“Protecting” Indiana’s Children

When Hoosier legislators talk about “protecting children,” they are rarely taking aim at tangible harms. Quite the contrary: in many cases, they are  the harm. (Just this session, Dennis Kruse has authored S.B. 34; it would deny appropriate medical and psychological services to gay youngsters.)

Indiana’s legislature is filled with culture warriors eager to appeal to the GOP’s increasingly  racist base, so I suppose we shouldn’t be shocked when legislators with absolutely no background or expertise in education take it upon themselves to prescribe what shall be taught– and how.

GOP pooh-bas are constantly complaining that reasonable efforts to protect public health are government “overreach”–yet the measure introduced by Representative Scott Baldwin is an absolute monument to overreach–much of it too vague to enforce properly, all of it likely to empower a subset of angry and uninformed parents, and–if passed– likely to drive teachers out of Indiana.

The bill was obviously motivated by the GOP’s trumped-up hysteria over Critical Race Theory (which none of its opponents can define, and which has never been taught in public schools). What opponents of CRT are really against is teaching anything suggesting that racism is bad. Obviously, when proponents of these “anti-CRT” bills accidentally admit that, it causes a bit of an uproar. So Baldwin has had to “walk back” a previous statement.

An Indiana state senator who is facing criticism for saying teachers must be impartial when discussing Nazism is walking back his remarks.

Indiana state Sen.

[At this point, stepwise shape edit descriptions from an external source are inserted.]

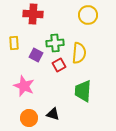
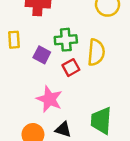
pink star: (24, 86) -> (49, 99), moved
green trapezoid: (83, 91) -> (101, 121), moved

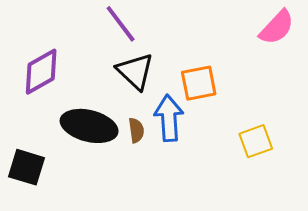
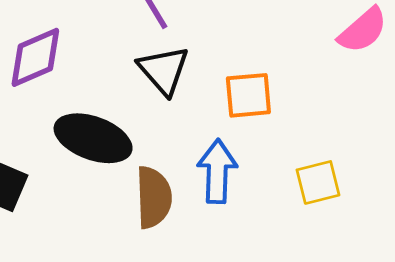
blue arrow: (169, 118) -> (217, 171), moved
brown semicircle: (136, 130) -> (154, 197), moved, size x1.8

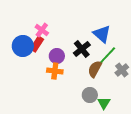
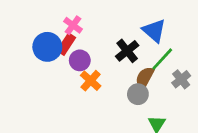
purple circle: (57, 56) -> (80, 60), moved
orange cross: (55, 71) -> (91, 81), turned 35
gray circle: (90, 95) -> (138, 94), moved

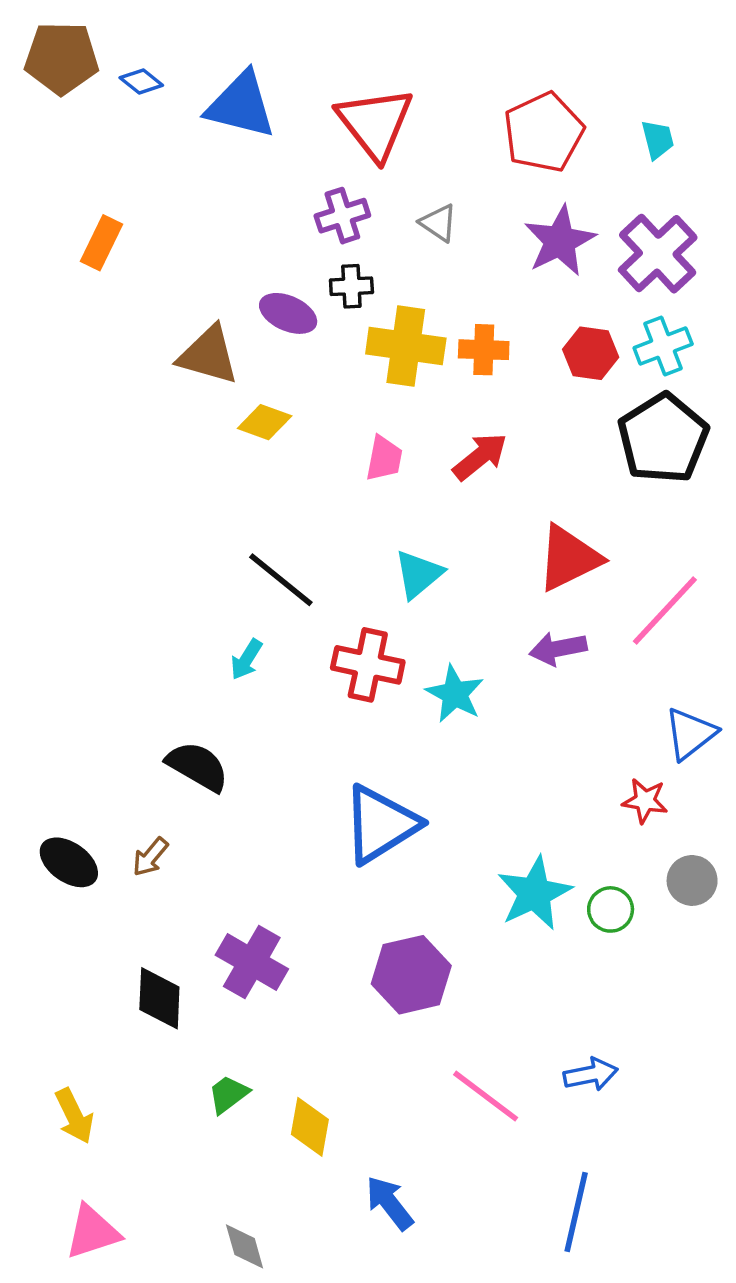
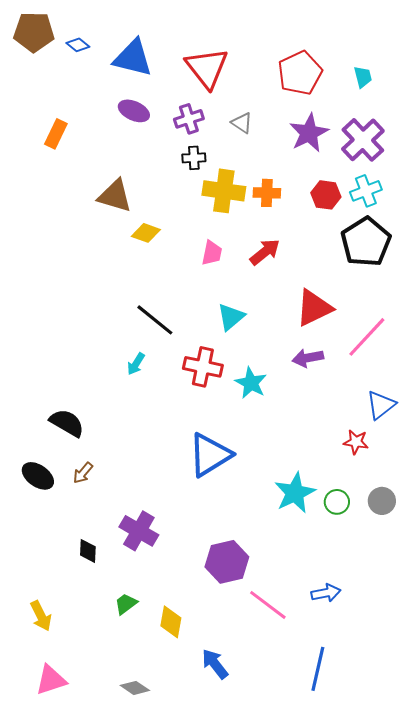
purple ellipse: (288, 313) -> (134, 111), moved
black semicircle: (197, 766) -> (67, 423), moved
gray circle: (692, 880) -> (382, 501), moved
purple hexagon: (411, 975) -> (227, 562), moved
black diamond: (159, 998) -> (88, 551), size x0.7
gray diamond: (245, 1246) -> (135, 688), turned -40

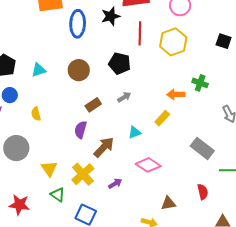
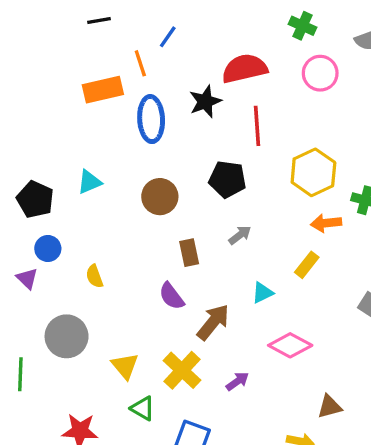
yellow hexagon: (173, 42) -> (313, 172), moved
cyan triangle: (39, 70) -> (89, 182), moved
brown rectangle: (93, 105) -> (189, 253), turned -63
purple semicircle: (81, 130) -> (172, 296), turned -48

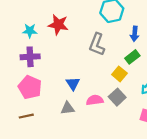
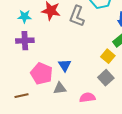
gray L-shape: (97, 44) -> (77, 16), moved
pink pentagon: (30, 87) -> (42, 74), moved
pink semicircle: (95, 100) -> (87, 97), moved

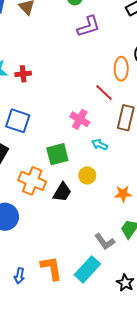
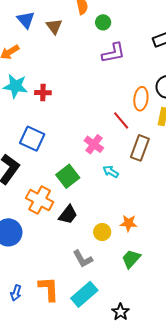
green square: (57, 154) -> (68, 176), turned -30
yellow circle: (87, 175) -> (102, 232), moved
gray L-shape: (105, 242) -> (83, 259), moved

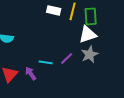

Scott Baldwin said he wasn’t clear when he said a bill he filed at the Indiana Statehouse would require teachers to be impartial in their teaching of all subjects, including during lessons about Nazism, Marxism and fascism.

Baldwin evidently believes that discussions of Nazism, Marxism and fascism should be “fair and balanced.” Like Fox “News.”

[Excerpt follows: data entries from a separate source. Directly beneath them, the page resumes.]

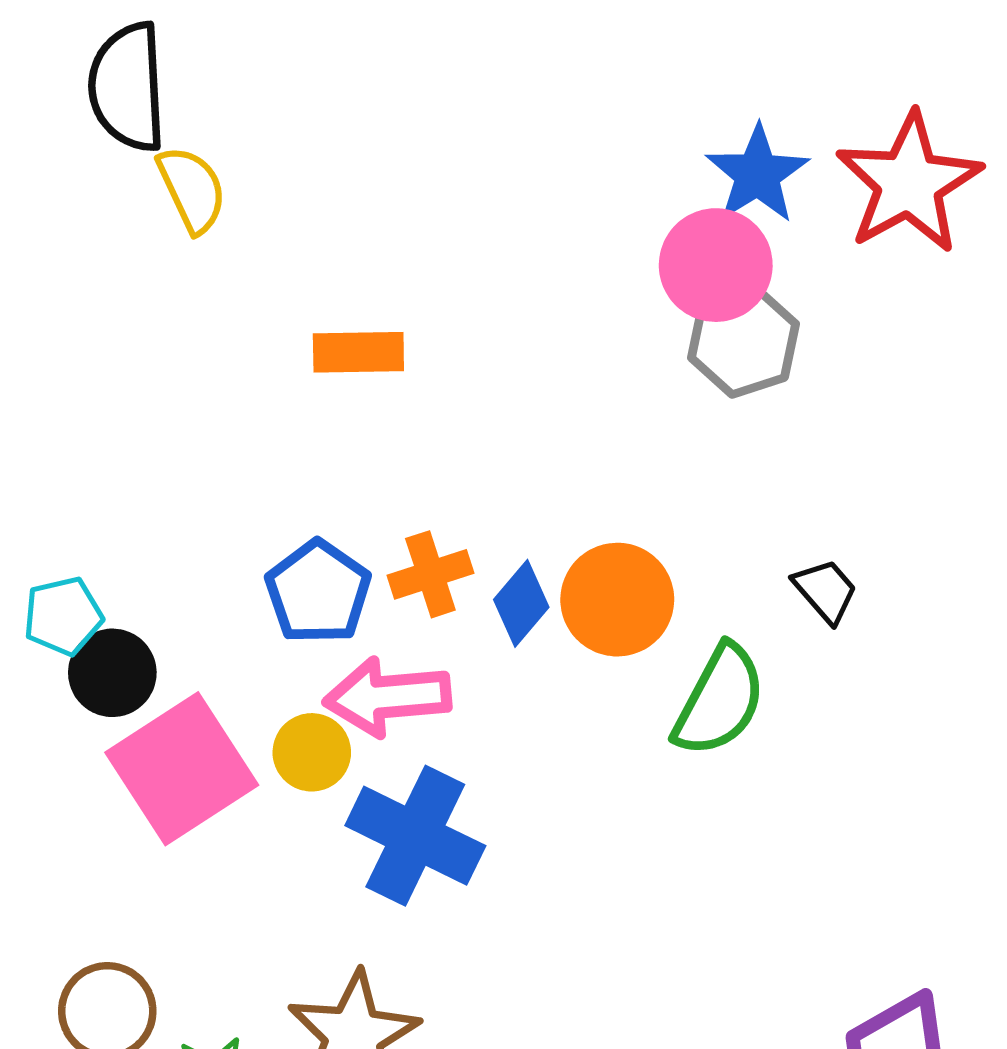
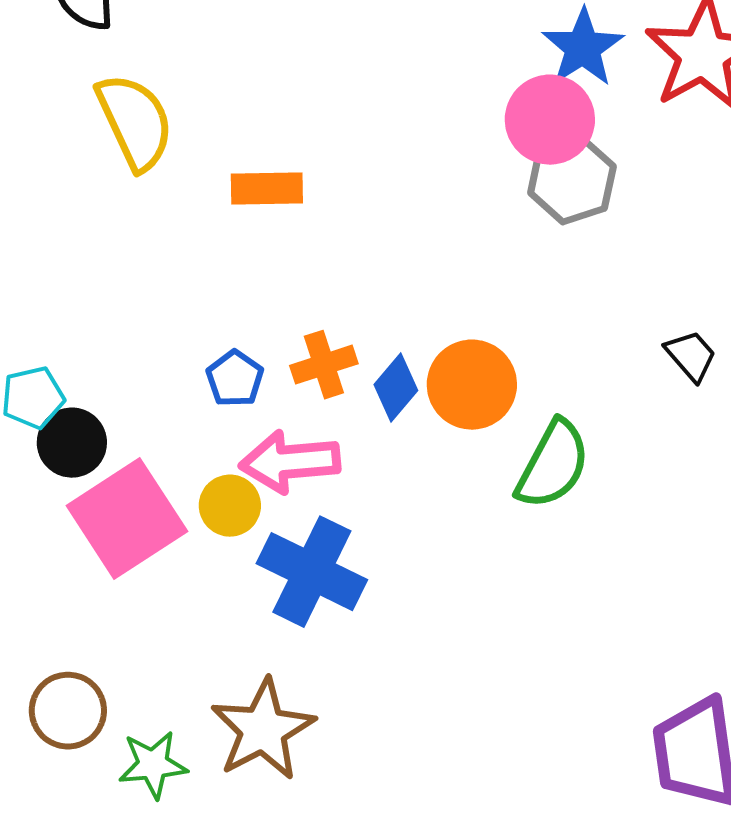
yellow semicircle: (192, 189) -> (135, 122), moved, size x1.4
black trapezoid: (826, 591) -> (691, 356), moved
blue pentagon: (318, 592) -> (235, 379), size x0.7

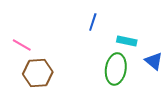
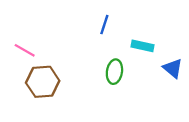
green ellipse: (116, 69) -> (114, 72), moved, size x0.7

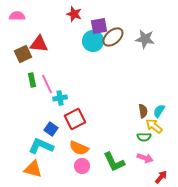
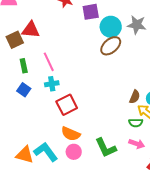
brown ellipse: (113, 37) -> (111, 46), moved
cyan circle: (93, 41) -> (111, 27), moved
pink line: (47, 84) -> (49, 62), moved
brown semicircle: (143, 111) -> (135, 97), turned 32
blue square: (51, 129) -> (24, 90), moved
cyan L-shape: (41, 146) -> (46, 152), moved, turned 30

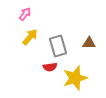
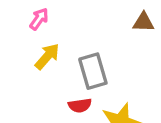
brown triangle: (89, 43) -> (144, 22), moved

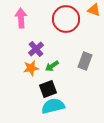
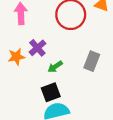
orange star: (31, 68) -> (16, 57), moved

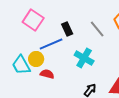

During a committee hearing Wednesday about Senate Bill 167, a wide-ranging bill inspired by the national discourse over critical race theory, history teacher Matt Bockenfeld raised concerns about what the bill would require of teachers. He gave what he thought was an extreme example.

“For example, it’s the second semester of U.S. history, so we’re learning about the rise of fascism and the rise of Nazism right now,” Bockenfeld said. “And I’m just not neutral on the political ideology of fascism. We condemn it, and we condemn it in full, and I tell my students the purpose, in a democracy, of understanding the traits of fascism is so that we can recognize it and we can combat it.”

Baldwin’s response was instructive (pun intended):

“I have no problem with the education system providing instruction on the existence of those isms,” he said. “I believe that we’ve gone too far when we take a position on those isms …  We need to be impartial.”

Baldwin said that even though he is with Bockenfeld “on those particular isms,” teachers should “just provide the facts.”

“I’m not sure it’s right for us to determine how that child should think and that’s where I’m trying to provide the guardrails,” Baldwin said.

There is much more that is dangerous–not to mention stupid and offensive–in Baldwin’s bill. (It is discussed in more detail at this link ). The bill is being described as an effort at “transparency,” which is wildly misleading. It would require teachers to post their syllabi and materials so that parents can access (nitpick) them; not only would such a rule be an extra burden on teachers who already have plenty to do, not only would it impose rigidity on what might otherwise be organic discussions (as teachers at the hearing pointed out), it is totally unnecessary.

Transparency already exists.

Parents who supervise their children’s homework, who visit their children’s schools, who show up for parent-teacher conferences, already have access to this information. Those parents, however, aren’t found among the angry anti-CRT, anti-mask activists who’ve descended on some school board meetings. (In several cases, it’s turned out that people in  those groups didn’t even have children in that school system.)

In my experience both as a long-ago high-school teacher and as a parent, teachers are absolutely delighted to share information with parents who are genuinely involved with their children’s education.

I know that today’s Republicans hate “elitists”–defined as people who actually know what they’re doing. The GOP is at war with climate science, dismissive of epidemiologists and medical experts, and convinced that anyone capable of reproducing knows more than classroom teachers who have earned undergraduate and graduate degrees in education.

It’s Indiana’s great misfortune to have a legislature populated with so many walking, talking examples of the Dunning-Kruger effect.